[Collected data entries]
########

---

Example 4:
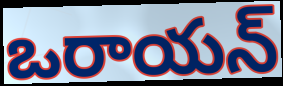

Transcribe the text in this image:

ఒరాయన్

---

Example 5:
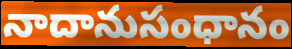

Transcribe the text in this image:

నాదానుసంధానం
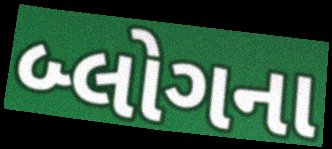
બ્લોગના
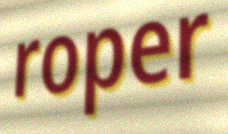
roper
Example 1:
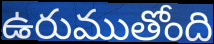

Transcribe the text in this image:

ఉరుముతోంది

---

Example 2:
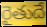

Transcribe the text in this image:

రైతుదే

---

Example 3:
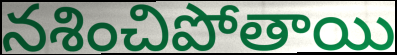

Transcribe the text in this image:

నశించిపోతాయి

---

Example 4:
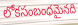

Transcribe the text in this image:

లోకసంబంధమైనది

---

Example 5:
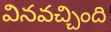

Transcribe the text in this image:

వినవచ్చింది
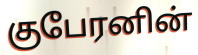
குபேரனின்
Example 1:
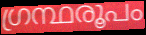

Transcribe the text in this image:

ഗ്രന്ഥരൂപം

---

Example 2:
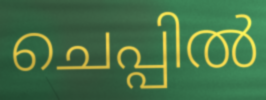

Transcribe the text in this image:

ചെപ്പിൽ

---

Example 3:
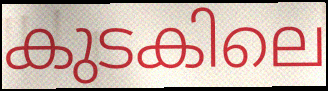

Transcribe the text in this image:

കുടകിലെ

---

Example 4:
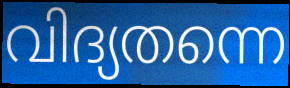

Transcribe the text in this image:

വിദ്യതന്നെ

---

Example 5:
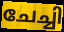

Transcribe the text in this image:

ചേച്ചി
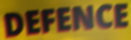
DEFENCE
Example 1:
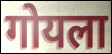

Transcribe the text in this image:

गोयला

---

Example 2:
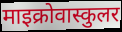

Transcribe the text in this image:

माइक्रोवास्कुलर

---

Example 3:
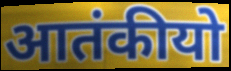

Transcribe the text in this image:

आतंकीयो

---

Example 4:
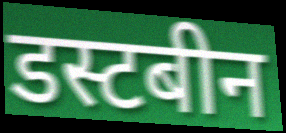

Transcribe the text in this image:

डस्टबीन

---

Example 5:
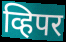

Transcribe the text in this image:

########

**Exercise description:** Copy the data exactly. Pictures do not belong in the copy.

**Your response:**
---

Example 4:

Transcribe the text in this image:

ఒరాయన్

---

Example 5:

Transcribe the text in this image:

నాదానుసంధానం
બ્લોગના
roper
Example 1:

Transcribe the text in this image:

ఉరుముతోంది

---

Example 2:

Transcribe the text in this image:

రైతుదే

---

Example 3:

Transcribe the text in this image:

నశించిపోతాయి

---

Example 4:

Transcribe the text in this image:

లోకసంబంధమైనది

---

Example 5:

Transcribe the text in this image:

వినవచ్చింది
குபேரனின்
Example 1:

Transcribe the text in this image:

ഗ്രന്ഥരൂപം

---

Example 2:

Transcribe the text in this image:

ചെപ്പിൽ

---

Example 3:

Transcribe the text in this image:

കുടകിലെ

---

Example 4:

Transcribe the text in this image:

വിദ്യതന്നെ

---

Example 5:

Transcribe the text in this image:

ചേച്ചി
DEFENCE
Example 1:

Transcribe the text in this image:

गोयला

---

Example 2:

Transcribe the text in this image:

माइक्रोवास्कुलर

---

Example 3:

Transcribe the text in this image:

आतंकीयो

---

Example 4:

Transcribe the text in this image:

डस्टबीन

---

Example 5:

Transcribe the text in this image:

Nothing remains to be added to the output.